SET PROBLEM :: Copy out the records verbatim, from the first line down to and including the line that contains "text at (284, 1393): 2354 -> 4430".

(Records)

§ §

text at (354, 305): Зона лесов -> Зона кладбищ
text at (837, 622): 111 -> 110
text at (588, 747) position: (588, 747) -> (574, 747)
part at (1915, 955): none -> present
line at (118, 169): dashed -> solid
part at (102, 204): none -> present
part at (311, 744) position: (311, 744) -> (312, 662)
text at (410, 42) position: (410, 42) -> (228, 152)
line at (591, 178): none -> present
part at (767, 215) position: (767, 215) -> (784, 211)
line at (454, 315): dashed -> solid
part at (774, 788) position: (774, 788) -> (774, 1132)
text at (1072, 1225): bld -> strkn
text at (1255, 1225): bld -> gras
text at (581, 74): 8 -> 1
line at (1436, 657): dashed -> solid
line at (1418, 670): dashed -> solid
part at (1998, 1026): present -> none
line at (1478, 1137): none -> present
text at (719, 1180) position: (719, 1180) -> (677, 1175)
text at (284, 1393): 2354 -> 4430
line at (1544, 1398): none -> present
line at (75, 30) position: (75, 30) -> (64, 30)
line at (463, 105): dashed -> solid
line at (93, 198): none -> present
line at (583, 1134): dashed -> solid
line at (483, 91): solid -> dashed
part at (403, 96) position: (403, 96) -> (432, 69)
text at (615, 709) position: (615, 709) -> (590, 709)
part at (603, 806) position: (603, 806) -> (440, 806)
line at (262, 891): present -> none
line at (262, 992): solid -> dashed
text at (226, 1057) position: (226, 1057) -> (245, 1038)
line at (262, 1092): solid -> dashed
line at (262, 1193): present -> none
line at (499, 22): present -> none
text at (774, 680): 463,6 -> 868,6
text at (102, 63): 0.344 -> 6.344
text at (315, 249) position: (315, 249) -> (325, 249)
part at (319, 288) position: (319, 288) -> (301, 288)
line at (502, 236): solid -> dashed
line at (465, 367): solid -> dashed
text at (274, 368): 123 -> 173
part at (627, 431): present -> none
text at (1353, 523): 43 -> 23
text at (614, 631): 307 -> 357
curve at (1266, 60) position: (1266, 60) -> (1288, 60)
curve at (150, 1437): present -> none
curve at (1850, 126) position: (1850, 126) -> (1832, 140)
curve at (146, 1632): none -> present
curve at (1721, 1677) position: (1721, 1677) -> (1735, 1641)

§ §

OUTPUT FOR THIS EXERCISE ::
text at (354, 305): Зона лесов -> Зона кладбищ
text at (837, 622): 111 -> 110
text at (588, 747) position: (588, 747) -> (574, 747)
part at (1915, 955): none -> present
line at (118, 169): dashed -> solid
part at (102, 204): none -> present
part at (311, 744) position: (311, 744) -> (312, 662)
text at (410, 42) position: (410, 42) -> (228, 152)
line at (591, 178): none -> present
part at (767, 215) position: (767, 215) -> (784, 211)
line at (454, 315): dashed -> solid
part at (774, 788) position: (774, 788) -> (774, 1132)
text at (1072, 1225): bld -> strkn
text at (1255, 1225): bld -> gras
text at (581, 74): 8 -> 1
line at (1436, 657): dashed -> solid
line at (1418, 670): dashed -> solid
part at (1998, 1026): present -> none
line at (1478, 1137): none -> present
text at (719, 1180) position: (719, 1180) -> (677, 1175)
text at (284, 1393): 2354 -> 4430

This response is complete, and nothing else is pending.